Concerns about weak wages growth remain central to the Board: “it was noted that the current rate of wages growth was not consistent with inflation being sustainably within the target range… nor was it consistent with consumption growth returning to trend”. It was also observed that private sector wages growth “had levelled out in recent quarters, following its gentle upward trend of the previous couple of years”.
Last month, the RBA complimented its standard stated benefits of lower rates — the exchange rate and household and business cash flow — with the boost to house prices lifting wealth and expenditure on household goods. That theme is repeated, although while higher house prices are a benefit in the near-term, it “could be become a source of concern if borrowing were to run too quickly ahead of income growth”. Note that the emphasis is on the risk of higher debt rather than actual house prices, and given the current trend for borrowers to lift repayments to contain debt levels, it is unlikely that the Board will become concerned with rising house prices for some time yet.

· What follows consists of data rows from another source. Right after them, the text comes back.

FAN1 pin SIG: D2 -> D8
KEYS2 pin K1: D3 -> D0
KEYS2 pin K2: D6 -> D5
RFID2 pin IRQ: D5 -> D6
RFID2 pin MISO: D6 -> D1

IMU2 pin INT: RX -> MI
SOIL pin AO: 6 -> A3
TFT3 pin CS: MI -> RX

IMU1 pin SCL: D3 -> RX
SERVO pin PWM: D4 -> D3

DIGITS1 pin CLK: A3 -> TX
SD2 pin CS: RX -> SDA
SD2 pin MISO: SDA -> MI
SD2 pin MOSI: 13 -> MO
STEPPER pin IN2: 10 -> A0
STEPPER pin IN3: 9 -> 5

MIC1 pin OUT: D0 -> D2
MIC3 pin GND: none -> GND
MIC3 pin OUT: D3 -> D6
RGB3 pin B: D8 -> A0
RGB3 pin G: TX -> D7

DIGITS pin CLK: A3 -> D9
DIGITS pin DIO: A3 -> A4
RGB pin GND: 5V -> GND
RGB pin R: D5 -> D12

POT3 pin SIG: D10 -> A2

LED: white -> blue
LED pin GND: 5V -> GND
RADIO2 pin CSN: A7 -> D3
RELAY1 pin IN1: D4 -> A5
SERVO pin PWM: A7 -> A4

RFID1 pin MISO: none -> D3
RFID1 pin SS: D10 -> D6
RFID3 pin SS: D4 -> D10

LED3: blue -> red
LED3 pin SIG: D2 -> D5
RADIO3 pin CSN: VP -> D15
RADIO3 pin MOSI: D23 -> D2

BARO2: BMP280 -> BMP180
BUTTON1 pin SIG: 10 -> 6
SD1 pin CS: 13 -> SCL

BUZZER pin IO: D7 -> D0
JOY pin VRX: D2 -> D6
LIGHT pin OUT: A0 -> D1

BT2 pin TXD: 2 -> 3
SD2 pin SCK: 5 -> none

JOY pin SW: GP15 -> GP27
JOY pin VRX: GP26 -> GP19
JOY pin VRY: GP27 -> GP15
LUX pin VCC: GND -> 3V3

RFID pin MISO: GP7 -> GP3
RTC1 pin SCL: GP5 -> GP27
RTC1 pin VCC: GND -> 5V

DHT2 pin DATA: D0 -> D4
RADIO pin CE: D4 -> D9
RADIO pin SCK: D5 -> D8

With the unemployment rate being such an important source of attention for the Board, it is notable that “employment intentions among the Bank’s liaison contacts had generally been moderate”. Westpac expects that the unemployment rate will drift higher to around 5.6% in the June quarter from the current 5.3%.
On the international front, there is an improved outlook with the noting that “some of the downside risks had receded”, although the Board remains quite cautious around the outlook for China.
These minutes strengthen our conviction that the Board would be comfortable easing rates further at the February meeting. The flow of economic data over the next six weeks will be critical to that decision, particularly the labour market ; retail sales and confidence.
Given our forecasts, Westpac is comfortable with our current view that the RBA will reduce the cash rate from 0.75% to 0.50% at the February Board meeting.